In Europe, for example, ISIL has used its online presence to encourage supporters to mount attacks in their countries of residence. “This has led to multiple attacks, including in Belgium, France, Germany, the Russian Federation, Sweden, Turkey, and the United Kingdom,” noted Mr. Feltman, adding that while some of those extremists had been labelled “lone actors,” investigations demonstrate that the perpetrators often received support or resources from facilitators and, in a number of cases, were in direct contact with ISIL enablers.

He also noted a decrease in the flow of foreign terrorist fighters and in the overall number of ISIL fighters during the last 16 months but returnees and the relocation of fighters

from the conflict zones to other regions now present a considerable – and an increasingly transnational – threat to international security.

At same time, Mr.
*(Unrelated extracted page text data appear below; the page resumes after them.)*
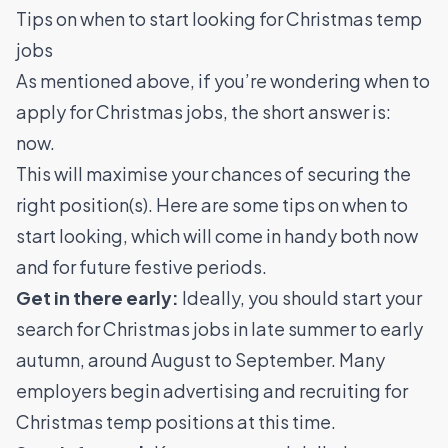
Tips on when to start looking for Christmas temp
jobs
As mentioned above, if you’re wondering when to
apply for Christmas jobs, the short answer is:
now.
This will maximise your chances of securing the
right position(s). Here are some tips on when to
start looking, which will come in handy both now
and for future festive periods.
Get in there early:
Ideally, you should start your
search for Christmas jobs in late summer to early
autumn, around August to September. Many
employers begin advertising and recruiting for
Christmas temp positions at this time.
Feltman also warned that ISIL continues to fund affiliates, while urging them to become more self-sufficient and proactive in developing internal revenue streams.

“Money services, including exchange houses and money couriers, continue to be a preferred method for ISIL and its supporters to move funds across borders,” he said, expressing concern that funds for reconstruction and stabilization for newly liberated areas should not enable ISIL remnants to abuse those new resources.

Further, welcoming recent Security Council initiatives countering terrorist narratives, protecting critical infrastructure and stemming the destruction, looting and smuggling of cultural heritage sites and artefacts, the senior UN official called for more effort to implement norms and mechanisms, particularly those relating to terrorist financing and foreign terrorist fighter threats.

He also informed the meeting of the work undertaken by the UN and other actors, including the INTERPOL and the Financial Action Task Force to strengthen regional and national frameworks to counter terrorism financing and arrest the flow of foreign terrorist fighters.